| Literature DB >> 33575617 |
Abstract
RNA sequencing (RNA-seq) is currently the standard method for genome-wide expression profiling. RNA-seq reads often need to be mapped to a reference genome before read counts can be produced for genes. Read trimming methods have been developed to assist read mapping by removing adapter sequences and low-sequencing-quality bases. It is however unclear what is the impact of read trimming on the quantification of RNA-seq data, an important task in RNA-seq data analysis. In this study, we used a benchmark RNA-seq dataset and simulation data to assess the impact of read trimming on mapping and quantification of RNA-seq reads. We found that adapter sequences can be effectively removed by read aligner via 'soft-clipping' and that many low-sequencing-quality bases, which would be removed by read trimming tools, were rescued by the aligner. Accuracy of gene expression quantification from using untrimmed reads was found to be comparable to or slightly better than that from using trimmed reads, based on Pearson correlation with reverse transcriptase-polymerase chain reaction data and simulation truth. Total data analysis time was reduced by up to an order of magnitude when read trimming was not performed. Our study suggests that read trimming is a redundant process in the quantification of RNA-seq expression data.Entities:
Year: 2020 PMID: 33575617 PMCID: PMC7671312 DOI: 10.1093/nargab/lqaa068
Source DB: PubMed Journal: NAR Genom Bioinform ISSN: 2631-9268
Percentages of mapped read bases with or without read trimming prior to mapping
| Method | UHRR (%) | HBRR (%) |
|---|---|---|
| No trimming + Subread | 86.4 | 85.5 |
| Trimmomatic–adapters and SW + Subread | 82.4 | 81.7 |
| Trimmomatic–adapters and MI + Subread | 83.2 | 82.3 |
| TrimGalore + Subread | 85.1 | 84.2 |
Subread was used for mapping of untrimmed or trimmed reads.

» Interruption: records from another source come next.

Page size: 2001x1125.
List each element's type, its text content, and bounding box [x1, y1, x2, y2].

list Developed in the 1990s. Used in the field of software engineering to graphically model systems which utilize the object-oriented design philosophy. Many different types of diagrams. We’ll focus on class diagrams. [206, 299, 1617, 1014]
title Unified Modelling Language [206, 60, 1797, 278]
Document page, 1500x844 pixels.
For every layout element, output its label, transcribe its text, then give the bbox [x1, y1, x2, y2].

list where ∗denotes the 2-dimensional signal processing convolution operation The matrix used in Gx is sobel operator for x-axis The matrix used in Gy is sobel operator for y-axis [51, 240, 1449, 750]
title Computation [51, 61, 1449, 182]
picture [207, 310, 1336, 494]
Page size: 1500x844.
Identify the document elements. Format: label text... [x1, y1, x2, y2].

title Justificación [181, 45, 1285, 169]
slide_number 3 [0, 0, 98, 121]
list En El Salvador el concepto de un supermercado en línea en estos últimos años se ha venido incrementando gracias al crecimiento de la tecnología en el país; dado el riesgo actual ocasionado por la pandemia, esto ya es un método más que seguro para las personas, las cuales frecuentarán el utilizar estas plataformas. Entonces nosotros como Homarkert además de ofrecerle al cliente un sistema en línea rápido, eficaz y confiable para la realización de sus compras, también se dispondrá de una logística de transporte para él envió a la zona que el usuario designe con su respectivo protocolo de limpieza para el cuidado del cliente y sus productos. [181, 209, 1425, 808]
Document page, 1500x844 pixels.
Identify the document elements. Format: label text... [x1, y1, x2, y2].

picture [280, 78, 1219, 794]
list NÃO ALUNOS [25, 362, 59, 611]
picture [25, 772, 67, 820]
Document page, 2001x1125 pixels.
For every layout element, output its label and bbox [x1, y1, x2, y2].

Correlation of trimmed and untrimmed RNA-seq data with the TaqMan RT-PCR data
| 100 bp PE | 50 bp SE | |||
|---|---|---|---|---|
| Method | UHRR | HBRR | UHRR | HBRR |
| No trimming + Subread | 0.851 | 0.870 | 0.848 | 0.870 |
| Trimmomatic–adapters and SW + Subread | 0.850 | 0.870 | 0.848 | 0.869 |
| Trimmomatic–adapters and MI + Subread | 0.850 | 0.871 | 0.849 | 0.869 |
| TrimGalore + Subread | 0.850 | 0.870 | 0.849 | 0.869 |
Shown are the coefficients of Pearson correlation between log2 expression values of 949 genes measured by the TaqMan RT-PCR technique and their RNA-seq expression levels generated from using each method (log2-RPKM). ‘100 bp PE’ in the table denotes the 100 bp paired-end SEQC dataset. First reads (R1 reads) in this dataset were extracted and truncated to 50 bp long to generate the 50bp single-end dataset used here (‘50 bp SE’).
Figure 1.Time cost of different methods running on a UHRR RNA-seq dataset that includes 15 million 100 bp read pairs. All software tools were run with eight CPU threads. Input data to trimming and mapping tools are in gzipped FASTQ format which is the standard format of data generated by Illumina sequencers.